As with any start-up business, initial costs have to be watched carefully before there is an income stream from sales. To this end, one measure that the firm has taken in the machine shop producing the stainless steel and aluminium components for prototype Enigma systems has been to purchase a German-built Hermle C 250 5-axis, vertical-spindle machining centre (VMC) through sole UK, Ireland and Middle East agent Kingsbury.
Hooke Bio's R&D engineer Shane Devitt explains: "We wanted a five-axis machine to produce components in one hit rather than two, as we need to hold tolerances down to ± 5 microns and that is difficult if a part has to be reclamped.
"Even with a drilled hole, where the accuracy of the diameter is defined by the cutter rather than the machine, it can have a slight offset if it has to be drilled from either side to meet in the middle and that causes a dramatic alteration to fluid flow.
"Unlike when early prototypes were being made at the University of Limerick on a three-axis VMC of another make, work is now automatically repositioned in-cycle using the rotary axes of the Hermle.

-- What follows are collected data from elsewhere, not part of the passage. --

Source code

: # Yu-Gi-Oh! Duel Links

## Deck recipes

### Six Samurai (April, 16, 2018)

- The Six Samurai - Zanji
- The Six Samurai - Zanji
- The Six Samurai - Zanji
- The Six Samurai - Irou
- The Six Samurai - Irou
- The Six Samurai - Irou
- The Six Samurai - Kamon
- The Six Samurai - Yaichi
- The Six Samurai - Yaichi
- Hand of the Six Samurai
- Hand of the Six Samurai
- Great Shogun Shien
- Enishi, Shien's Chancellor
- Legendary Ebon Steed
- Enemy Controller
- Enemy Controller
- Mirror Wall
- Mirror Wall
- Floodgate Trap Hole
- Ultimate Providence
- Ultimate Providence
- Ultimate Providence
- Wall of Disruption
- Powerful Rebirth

It allows us to hold the accuracies we need and there is no tolerance build-up."
Engineering manager Daniel Murphy added, "We moved into our new premises on the Smithstown Industrial Estate in Shannon in April 2019 and the Hermle arrived soon after. We need to make around 40 different parts for an Enigma prototype platform, half of which are rotational and would normally be produced on a lathe.
"To avoid the expense of investing in a turning centre at this early stage, we make all components on the VMC, despite it not having a torque table and integral turning capability, as that also would have cost more.
"Round components are produced by circular interpolation milling and the rigidity of the Hermle ensures that all features are within tolerance, especially as parts do not have to be transferred from a lathe to the VMC for prismatic machining."
Hooke Bio's choice of a trunnion-type five-axis VMC rather than one with a B-axis spindle or knuckle-type table swivel was down to the ability of the trunnion design to hold tighter tolerances. The C 250 was selected following a visit to Kingsbury in Gosport and a trip to Hermle's production plant in Gosheim, southern Germany, where the medical company's engineers were impressed by machine demonstrations and the build process.
Coincidentally, corroboration of their machine selection came during a visit to the Shannon facility by a sales representative from cutting tool supplier Iscar, who mentioned that 10 of the same model of VMC are in use in their factory in Israel.
In an online paper published on Hooke Bio's website (www.engineersjournal.ie/2017/10/10/enigma-irish-biotech-develops-new-drug-screening-system), written by executive chair Prof Mark Davies, professor of engineering science at the University of Limerick, chief operating officer Dr Finola Cliffe and a PhD student at the University of Limerick, Anne O’Sullivan, the point is made that HTS is essential for screening vast numbers of drugs and drug combinations to assay their effects on cells, which are difficult to predict.
As a result, testing of such drugs becomes not so much a medical issue as an engineering project, which Hermle and Kingsbury are successfully helping the biotech company to undertake.